Data →
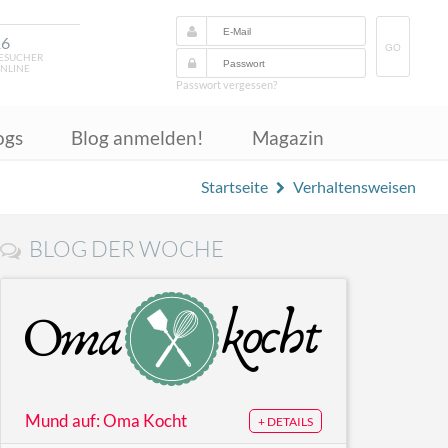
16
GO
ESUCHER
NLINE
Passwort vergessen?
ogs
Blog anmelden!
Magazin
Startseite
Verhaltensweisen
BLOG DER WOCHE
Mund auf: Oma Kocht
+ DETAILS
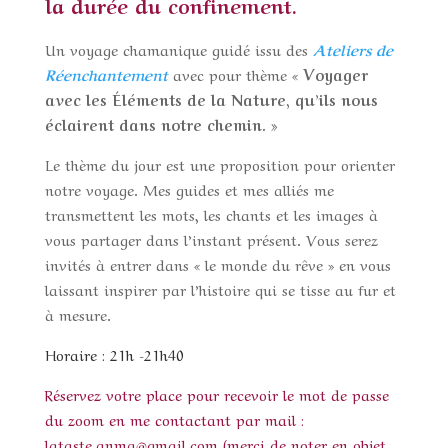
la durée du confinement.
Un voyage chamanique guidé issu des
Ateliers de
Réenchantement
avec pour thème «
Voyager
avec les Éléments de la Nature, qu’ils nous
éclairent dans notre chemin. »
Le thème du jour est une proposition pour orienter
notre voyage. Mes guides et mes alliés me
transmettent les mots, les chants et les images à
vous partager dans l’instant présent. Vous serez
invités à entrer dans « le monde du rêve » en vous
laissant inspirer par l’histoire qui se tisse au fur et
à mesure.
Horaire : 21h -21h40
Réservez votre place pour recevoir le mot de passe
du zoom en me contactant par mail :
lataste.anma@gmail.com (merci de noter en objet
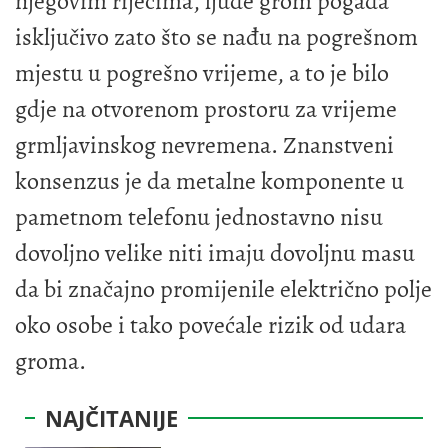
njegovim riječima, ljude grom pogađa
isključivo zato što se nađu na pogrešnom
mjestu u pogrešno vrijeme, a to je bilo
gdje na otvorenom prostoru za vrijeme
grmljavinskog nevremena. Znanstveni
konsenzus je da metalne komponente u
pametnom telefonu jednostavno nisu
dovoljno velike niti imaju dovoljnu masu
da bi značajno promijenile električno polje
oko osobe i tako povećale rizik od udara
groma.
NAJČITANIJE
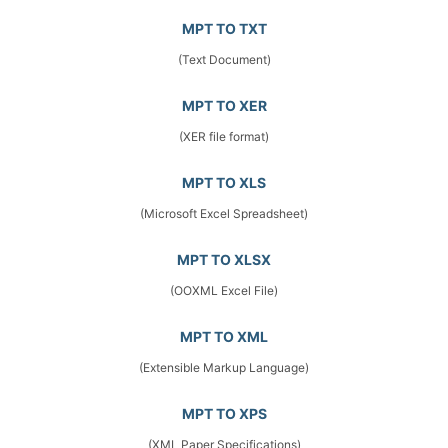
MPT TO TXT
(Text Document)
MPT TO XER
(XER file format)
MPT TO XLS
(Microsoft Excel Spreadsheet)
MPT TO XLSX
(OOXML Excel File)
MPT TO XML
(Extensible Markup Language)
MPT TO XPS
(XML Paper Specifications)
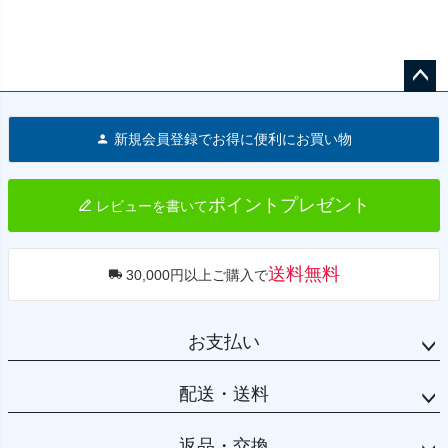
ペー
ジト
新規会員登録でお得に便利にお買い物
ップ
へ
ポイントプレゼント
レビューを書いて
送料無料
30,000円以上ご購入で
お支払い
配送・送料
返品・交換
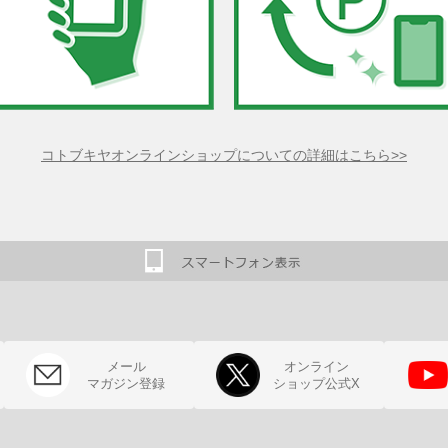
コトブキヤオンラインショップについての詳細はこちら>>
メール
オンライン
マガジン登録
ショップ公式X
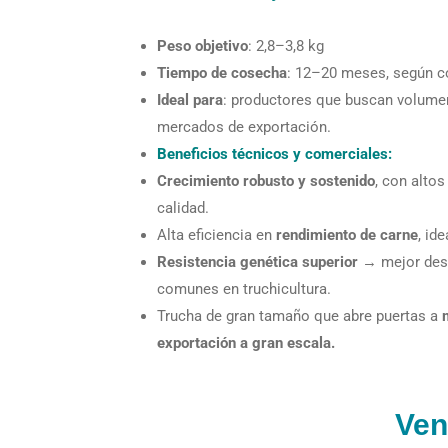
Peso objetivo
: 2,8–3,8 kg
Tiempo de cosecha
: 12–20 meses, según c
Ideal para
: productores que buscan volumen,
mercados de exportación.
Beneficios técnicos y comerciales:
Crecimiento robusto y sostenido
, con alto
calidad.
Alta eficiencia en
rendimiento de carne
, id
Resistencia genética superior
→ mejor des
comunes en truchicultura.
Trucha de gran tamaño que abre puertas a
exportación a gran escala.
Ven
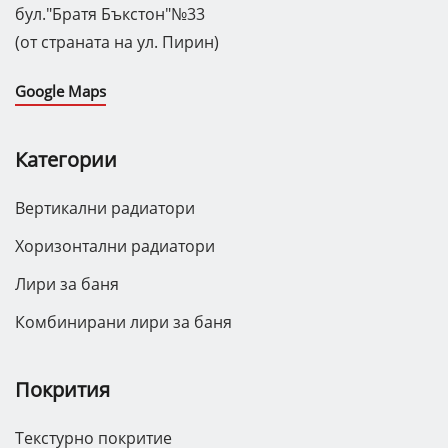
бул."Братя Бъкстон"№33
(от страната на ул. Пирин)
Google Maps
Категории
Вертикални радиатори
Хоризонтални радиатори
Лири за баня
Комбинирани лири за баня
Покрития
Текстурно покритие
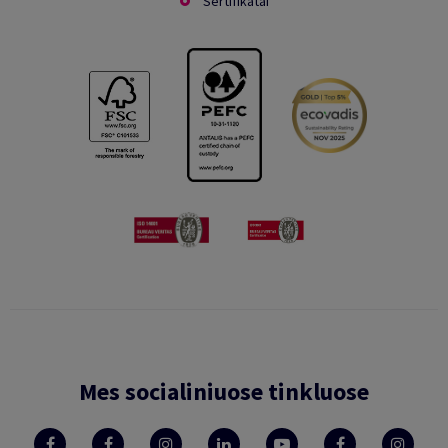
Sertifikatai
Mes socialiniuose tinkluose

---

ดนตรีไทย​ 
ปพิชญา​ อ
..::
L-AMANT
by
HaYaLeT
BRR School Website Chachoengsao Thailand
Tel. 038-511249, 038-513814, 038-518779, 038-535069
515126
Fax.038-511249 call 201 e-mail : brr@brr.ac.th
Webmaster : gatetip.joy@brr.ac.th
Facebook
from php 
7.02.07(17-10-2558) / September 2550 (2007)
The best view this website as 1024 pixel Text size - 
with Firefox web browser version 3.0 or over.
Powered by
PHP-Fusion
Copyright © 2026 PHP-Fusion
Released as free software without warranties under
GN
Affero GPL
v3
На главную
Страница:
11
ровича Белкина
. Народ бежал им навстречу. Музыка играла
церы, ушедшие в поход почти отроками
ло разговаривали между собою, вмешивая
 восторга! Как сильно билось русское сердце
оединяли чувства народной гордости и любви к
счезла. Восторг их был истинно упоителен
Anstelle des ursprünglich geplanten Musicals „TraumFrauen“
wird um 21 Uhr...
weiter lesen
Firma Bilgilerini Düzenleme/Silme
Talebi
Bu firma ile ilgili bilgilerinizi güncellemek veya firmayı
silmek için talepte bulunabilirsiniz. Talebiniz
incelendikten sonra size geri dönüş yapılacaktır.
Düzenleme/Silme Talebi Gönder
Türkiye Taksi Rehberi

---

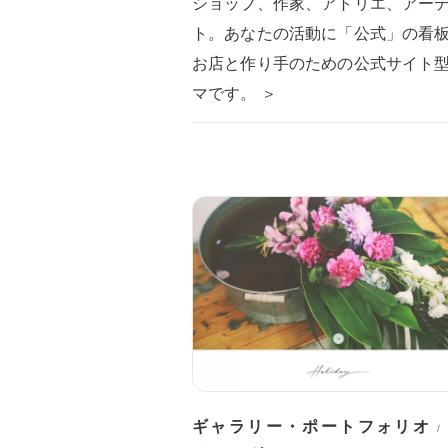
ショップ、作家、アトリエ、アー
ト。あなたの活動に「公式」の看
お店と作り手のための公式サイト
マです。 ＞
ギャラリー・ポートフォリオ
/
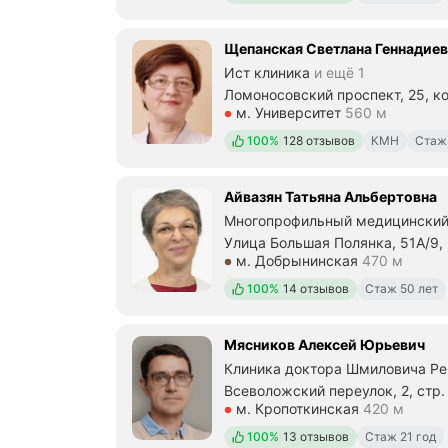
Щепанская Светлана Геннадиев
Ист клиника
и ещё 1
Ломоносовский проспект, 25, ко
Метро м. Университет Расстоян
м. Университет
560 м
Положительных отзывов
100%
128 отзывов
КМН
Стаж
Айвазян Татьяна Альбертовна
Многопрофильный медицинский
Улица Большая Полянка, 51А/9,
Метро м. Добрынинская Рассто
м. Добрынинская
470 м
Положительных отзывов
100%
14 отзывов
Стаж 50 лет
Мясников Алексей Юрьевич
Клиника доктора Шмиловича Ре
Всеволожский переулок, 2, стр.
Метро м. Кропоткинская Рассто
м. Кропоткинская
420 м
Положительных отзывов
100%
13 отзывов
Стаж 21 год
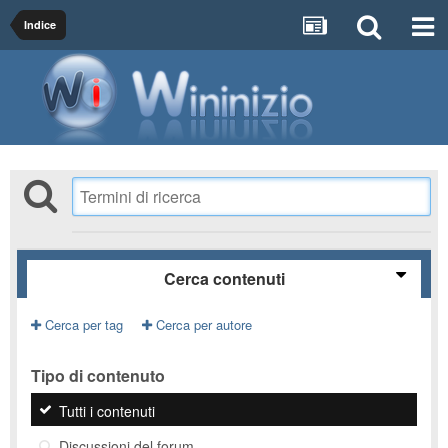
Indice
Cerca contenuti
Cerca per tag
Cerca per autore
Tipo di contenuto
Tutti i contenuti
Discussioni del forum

Problem details → What should come back is an exact copy of the lines above from the line with "Mund auf: Oma Kocht" to the line with "notre voyage. Mes guides et mes alliés me", both included, minus the pictures.

Answer to the exercise →
Mund auf: Oma Kocht
+ DETAILS
la durée du confinement.
Un voyage chamanique guidé issu des
Ateliers de
Réenchantement
avec pour thème «
Voyager
avec les Éléments de la Nature, qu’ils nous
éclairent dans notre chemin. »
Le thème du jour est une proposition pour orienter
notre voyage. Mes guides et mes alliés me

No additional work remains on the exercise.